Teck takeover of Cominco may be record mining coup

Moving decisively to take management control of a company many times its size, Teck Corp. has reshuffled the board at Cominco and replaced several board members with Teck nominees. This first salvo in the battle to revamp Cominco will see Teck president, Dr Norman Keevil, Jr. replace past chairman, Norman Anderson. Robert Hallbauer, a senior vice- president at Teck, will become Cominco’s president.

These recent developments have stunned Cominco employees, particularly those at the company’s head office in Vancouver, who no doubt are anxiously awaiting Teck’s next move. Dr Keevil had stressed previously that a high priority will be given to the reduction of Cominco’s long-term debt which is said to be over $600 million.

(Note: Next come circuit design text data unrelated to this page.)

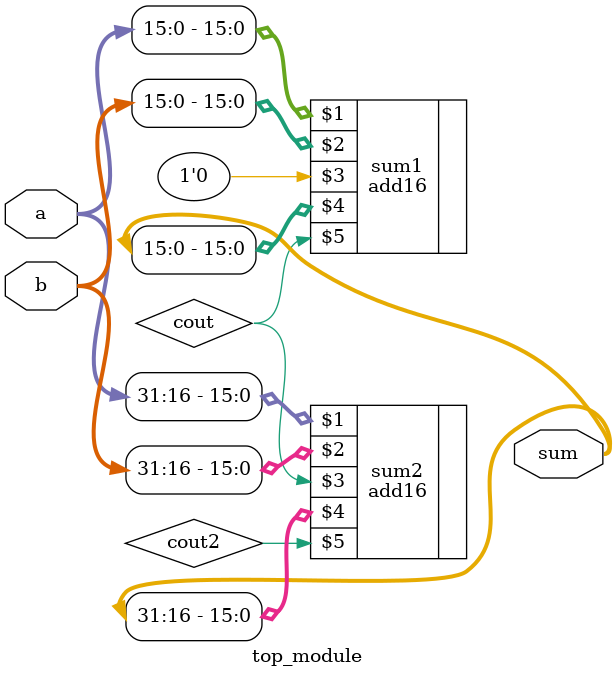
<source format=v>
module top_module(
    input [31:0] a,
    input [31:0] b,
    output [31:0] sum
);
    wire cout, cout2;
    add16 sum1 (a[15:0], b[15:0], 1'b0, sum[15:0], cout);
    add16 sum2 (a[31:16], b[31:16], cout, sum[31:16], cout2);

endmodule
</source>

In a recent prepared statement, he also claimed that the new shareholder group was “supportive of Cominco’s debt reduction and new mine development plans, particularly at Valley Copper and Red Dog in Alaska, as well as its lead smelter modernization at Trail.”

Emphasizing the group’s “broad international experience in mining, smelting, and refining.” Dr Keevil may have inadvertently given a clue as to what course of action the new board may take to reduce that debt. The takeover has given Teck a degree of forward integration (smelting and refining) it probably never contemplated in the past and also a non-metals business — fertilizers.

Whether Teck’s business philosophy and “hands on” management style is compatible with fertilizers is still uncertain and it would represent a saleable asset which would go a long way to reducing Cominco’s debt. There are persistant rumors that Teck is considering the sale of this division which has been set up as an essentially autonomous unit with its own president, John Anderson, who has remained on the Cominco board despite the reshuffle. Past Cominco president, Bill Wilson, is also staying, along with several others including R. G. Duthie who, coincidentally, is also on t he board at Teck.

As the significance of the takeover sinks in, the industry is beginning to recognize that Teck may have pulled off one of the biggest coups in this country’s mining history. For $102 million and its share of a $75 million promissory note from the Teck-led consortium purchasing the 31% interest in Cominco, Teck has made an “asset” again of its Highmont mill in B.C.’s Highland Valley.

Teck was conspicuously left out of an agreement between Lornex Mining and Cominco to develop Cominco’s Valley Copper orebody, something that prompted Teck to consider legal action against Lornex. Teck argued it had an agreement with Lornex that neither party would be excluded from such a pact. Its Highmont mill is much more modern than Cominco’s milling operation at the old Bethlehem mine property and will now almost certainly be incorporated into Cominco’s and Lornex’s joint plans to develop the huge, higher grade, and metallurgically simpler Valley orebody. The rated capacity of these two mills is well below what they could actually produce from the Valley orebody, so there is still room to optimize production further over and above the joint venture’s previously proposed production rate of 120,000 tonnes per day.

Also, Cominco’s past policy of selling non-core assets, particularly mining holdings, might not sit too well with Teck which because of a court decision on Lac Minerals’ Williams property will almost overnight become one of this country’s largest gold producers. Cominco has put its Con mine at Yellowknife up for sale, something that Teck will also certainly rethink. The Northern Miner has learned that Cominco recently cancelled the sale of an interest in a U. S. gold producer because of the takeover.

Another tantalizing little hypothesis being bandied about is that the Teck consortium, which includes Metallgessellschaft and MIM Holdings (Mt. Isa Mines), is now in a position to control the zinc market and as a consequence — prices. Metallgesellschaft, a large smelting company which four years ago sold a 50% interest in one of its metallurgical complexes to MIM in order to guarantee itself a source of concentrates, now has an even more secure supply of concentrates. Whether they are game to squeeze existing smelters or regulate concentrate output to boost prices has no doubt crossed people’s minds.